> [EXERCISE 1]
In the OEM 24ai incident rules post, retype the stretch from "OEM 24ai Incident" through "incident rules problem.".
> [EXERCISE 2]
According to the OEM 24ai incident rules post, how many incidents does OEM create for each event by default?
> [EXERCISE 3]
Write what comes next in the OEM 24ai incident rules post, starting after its final sentence.

> [SELECTED EXCERPT]
══════
OEM 24ai Incident Rules: Why Your Alerts Are Firing at the Wrong People
Oracle observability post #3 — the last post covered connecting OEM 24ai to OCI Observability services. This one is about what happens when something actually goes wrong and why most OEM deployments route that signal badly.
There's a pattern I see at almost every customer site after a fresh OEM 24ai deployment.
The monitoring is working. Metrics are being collected. Thresholds are set. But six months in, the DBAs have started ignoring the alert emails — because there are too many, half of them don't apply to the person receiving them, and the format tells you something fired but not what to actually do about it.
That's not a monitoring problem. That's an incident rules problem.
Getting an alert is useless if the wrong person gets it, at the wrong time, in the wrong format, with no context about severity. This post is about getting that right in OEM 24ai — the rule set architecture, the common failure patterns I see in the field, and how to connect OEM's notification pipeline into the broader ops toolchain, including OCI Notifications for hybrid environments.
The OEM Incident Pipeline: What Actually Happens
Before you touch a rule set, you need to understand how OEM moves from a raw metric value to a page on someone's phone. There are four stages:
Metric → raw data collected by the OEM Agent on the target. CPU utilization, tablespace usage, active sessions, etc. Collected on a polling interval, stored in the OMS.
Event → a metric threshold crossing. When CPU utilization exceeds your configured warning or critical threshold, OEM generates an event. Events are also generated by target availability changes, compliance violations, and EM jobs. Incident → a grouping of related events, managed through Incident Manager. By default OEM creates one incident per event, but you can configure rules to correlate multiple events into a single incident. This is how you avoid 47 separate incidents when an Exadata cell node goes offline and cascades.
Notification → an action triggered by an incident rule. Email, SNMP trap, PagerDuty webhook, OCI Notifications endpoint, or an EM CLI script. This is the step where routing decisions are made.
The rule set layer sits between incident creation and notification. Rules evaluate: For this incident, at this severity, on this target type — who gets told, how, and what do they see?
══════
> [ENTRIES SHOWN]
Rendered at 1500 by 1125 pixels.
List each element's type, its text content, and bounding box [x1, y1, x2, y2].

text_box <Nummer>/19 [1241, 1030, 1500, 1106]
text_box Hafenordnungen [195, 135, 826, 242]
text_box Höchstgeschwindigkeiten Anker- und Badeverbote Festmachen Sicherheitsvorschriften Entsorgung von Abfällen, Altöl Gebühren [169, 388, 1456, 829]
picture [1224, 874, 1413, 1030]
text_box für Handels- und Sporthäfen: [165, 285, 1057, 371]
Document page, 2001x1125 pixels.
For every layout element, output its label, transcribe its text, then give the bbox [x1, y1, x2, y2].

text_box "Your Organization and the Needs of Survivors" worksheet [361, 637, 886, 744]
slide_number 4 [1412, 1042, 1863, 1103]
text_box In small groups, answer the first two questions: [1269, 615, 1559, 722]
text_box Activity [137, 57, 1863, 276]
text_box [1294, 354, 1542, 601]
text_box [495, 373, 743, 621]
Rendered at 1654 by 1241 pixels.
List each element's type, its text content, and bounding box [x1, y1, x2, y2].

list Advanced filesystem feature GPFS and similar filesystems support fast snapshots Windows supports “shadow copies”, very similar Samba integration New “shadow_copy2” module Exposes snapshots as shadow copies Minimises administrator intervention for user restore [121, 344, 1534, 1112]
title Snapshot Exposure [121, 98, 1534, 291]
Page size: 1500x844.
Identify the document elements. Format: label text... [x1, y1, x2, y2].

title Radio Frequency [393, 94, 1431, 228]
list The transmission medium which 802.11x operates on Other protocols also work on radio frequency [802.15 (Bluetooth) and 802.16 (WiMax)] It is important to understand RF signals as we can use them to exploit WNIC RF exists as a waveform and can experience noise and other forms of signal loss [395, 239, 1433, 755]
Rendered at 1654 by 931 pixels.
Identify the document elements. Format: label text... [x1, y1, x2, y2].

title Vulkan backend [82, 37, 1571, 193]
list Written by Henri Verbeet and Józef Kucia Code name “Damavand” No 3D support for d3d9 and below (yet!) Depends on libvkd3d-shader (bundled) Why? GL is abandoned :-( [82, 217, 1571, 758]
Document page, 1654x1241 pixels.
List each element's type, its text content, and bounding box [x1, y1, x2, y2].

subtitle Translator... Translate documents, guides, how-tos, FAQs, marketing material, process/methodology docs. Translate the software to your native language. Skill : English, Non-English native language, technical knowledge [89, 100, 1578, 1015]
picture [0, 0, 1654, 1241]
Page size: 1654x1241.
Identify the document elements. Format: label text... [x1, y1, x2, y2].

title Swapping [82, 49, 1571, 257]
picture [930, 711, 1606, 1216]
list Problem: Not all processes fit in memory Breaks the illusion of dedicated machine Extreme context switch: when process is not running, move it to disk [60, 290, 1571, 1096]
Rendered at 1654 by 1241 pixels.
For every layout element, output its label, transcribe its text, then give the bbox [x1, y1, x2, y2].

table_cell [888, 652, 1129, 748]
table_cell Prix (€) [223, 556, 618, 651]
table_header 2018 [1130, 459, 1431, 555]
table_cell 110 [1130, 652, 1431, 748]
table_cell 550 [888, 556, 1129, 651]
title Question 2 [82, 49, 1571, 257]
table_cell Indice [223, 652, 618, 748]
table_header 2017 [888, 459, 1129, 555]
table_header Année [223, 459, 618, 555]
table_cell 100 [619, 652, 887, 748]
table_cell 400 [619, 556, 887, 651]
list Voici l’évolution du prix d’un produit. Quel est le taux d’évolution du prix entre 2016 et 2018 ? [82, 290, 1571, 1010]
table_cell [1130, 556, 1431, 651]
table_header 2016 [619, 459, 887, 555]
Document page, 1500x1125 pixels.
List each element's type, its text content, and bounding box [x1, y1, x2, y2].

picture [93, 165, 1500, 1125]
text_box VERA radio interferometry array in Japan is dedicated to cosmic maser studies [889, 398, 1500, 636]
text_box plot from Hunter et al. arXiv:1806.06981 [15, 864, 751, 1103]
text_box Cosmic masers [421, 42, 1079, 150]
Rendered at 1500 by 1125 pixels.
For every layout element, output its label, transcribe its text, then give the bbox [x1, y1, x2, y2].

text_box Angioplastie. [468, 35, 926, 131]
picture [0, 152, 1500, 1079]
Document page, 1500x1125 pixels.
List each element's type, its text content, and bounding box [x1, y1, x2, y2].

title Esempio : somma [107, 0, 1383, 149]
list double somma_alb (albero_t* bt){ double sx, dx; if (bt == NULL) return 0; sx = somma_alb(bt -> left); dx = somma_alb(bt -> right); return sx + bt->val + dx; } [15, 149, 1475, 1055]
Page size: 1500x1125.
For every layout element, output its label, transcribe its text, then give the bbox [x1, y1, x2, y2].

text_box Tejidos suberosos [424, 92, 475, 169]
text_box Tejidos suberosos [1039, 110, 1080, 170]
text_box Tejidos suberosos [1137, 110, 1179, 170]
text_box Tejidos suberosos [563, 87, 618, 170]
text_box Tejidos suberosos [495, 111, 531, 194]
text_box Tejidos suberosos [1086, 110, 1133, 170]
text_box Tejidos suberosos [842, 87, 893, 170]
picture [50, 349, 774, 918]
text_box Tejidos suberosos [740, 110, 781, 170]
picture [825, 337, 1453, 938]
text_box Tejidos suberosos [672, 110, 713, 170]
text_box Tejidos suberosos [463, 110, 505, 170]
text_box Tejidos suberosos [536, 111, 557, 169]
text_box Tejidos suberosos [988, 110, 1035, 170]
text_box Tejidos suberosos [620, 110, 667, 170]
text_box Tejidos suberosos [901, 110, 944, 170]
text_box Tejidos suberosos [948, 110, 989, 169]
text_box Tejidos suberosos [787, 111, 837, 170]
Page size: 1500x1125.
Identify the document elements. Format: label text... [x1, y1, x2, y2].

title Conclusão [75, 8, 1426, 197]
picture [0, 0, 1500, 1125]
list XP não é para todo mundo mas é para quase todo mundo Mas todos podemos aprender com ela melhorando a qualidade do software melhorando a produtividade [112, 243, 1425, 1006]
══════
> [EXERCISE OUTPUT 1]
OEM 24ai Incident Rules: Why Your Alerts Are Firing at the Wrong People
Oracle observability post #3 — the last post covered connecting OEM 24ai to OCI Observability services. This one is about what happens when something actually goes wrong and why most OEM deployments route that signal badly.
There's a pattern I see at almost every customer site after a fresh OEM 24ai deployment.
The monitoring is working. Metrics are being collected. Thresholds are set. But six months in, the DBAs have started ignoring the alert emails — because there are too many, half of them don't apply to the person receiving them, and the format tells you something fired but not what to actually do about it.
That's not a monitoring problem. That's an incident rules problem.

> [EXERCISE OUTPUT 2]
One incident per event.

> [EXERCISE OUTPUT 3]
Rule Sets vs. Rules: The Container Model
In OEM 24ai, notification routing is controlled by Incident Rule Sets. The hierarchy is:
Rule Set — a container with an ordered list of rules, evaluated top-to-bottom. Rule sets are assigned to a scope: all targets, a specific group, or a named target list.
Rule — an individual condition + action pair. "For Severity 1 and 2 incidents on targets in the Production-DBs group, send email to dba-oncall@company.com and create a PagerDuty incident."
Action — what happens when the rule matches. Email, SNMP, custom script, OCI endpoint.
The key thing to understand: rule evaluation stops at the first matching rule within a rule set. Order matters. If your generic "send all alerts to dba-team" rule is first, your targeted routing rules below it will never fire.
What Ships Out of the Box (and Why It's Not Enough)
OEM 24ai ships with two out-of-box (System Generated) enterprise rule sets, visible under Setup → Incidents → Incident Rules. Note that these Oracle-supplied rule sets cannot be exported or imported via EM CLI. They are:
Incident management rule set for all targets — the main system-generated set, scoped to all targets. It bundles roughly twenty rules that create, compress, and clear incidents for events like target-down and agent-unreachable, high-availability events, critical metric alerts, compliance violations, and SLA alerts. Its job is to create and manage incidents in Incident Manager — none of these default rules sends email or any other notification on its own.
A metric-alert rule set — fires email notifications for all Warning and Critical metric alerts. Default recipient: whatever email address was configured during OMS installation. The second one is the source of most of the alert fatigue I see. It sends everything, to one address, at all hours. Within a few months in a real environment — dozens of targets, hundreds of monitored metrics — that mailbox is noise. DBAs stop reading it.
The fix is to replace the default routing with rule sets that are built around how your team actually works.
Building Rule Sets That Work
Here's the model I use with enterprise customers. Three rule sets, ordered by specificity:
Rule Set 1: Production Critical (Severity 1–2)
Scope: A named group containing your production Oracle databases, RAC clusters, and Exadata targets.
Rules inside:
Severity 1 incidents → immediate email + PagerDuty → DBA on-call rotation + database manager
Severity 2 incidents → email → DBA team distribution list, business hours only (06:00–22:00 on weekdays)
All target availability Down events → immediate email + SMS → DBA on-call, any hour
Key configuration detail: Set Notification Repeat Interval for Severity 1 to every 30 minutes until acknowledged. OEM supports this natively — set it in the Advanced section of the notification action. Without it, you get one email when the incident opens and silence afterward.
Rule Set 2: Non-Production and Dev/Test (Severity 1–3)
Scope: Non-prod target group.
Rules inside:
Severity 1 incidents only → email → DBA team DL, business hours only
Severity 2–3 incidents → email daily digest to team lead (not to individuals)
Non-prod environments don't need paging. A daily digest is enough visibility without generating noise that erodes trust in the alerting system.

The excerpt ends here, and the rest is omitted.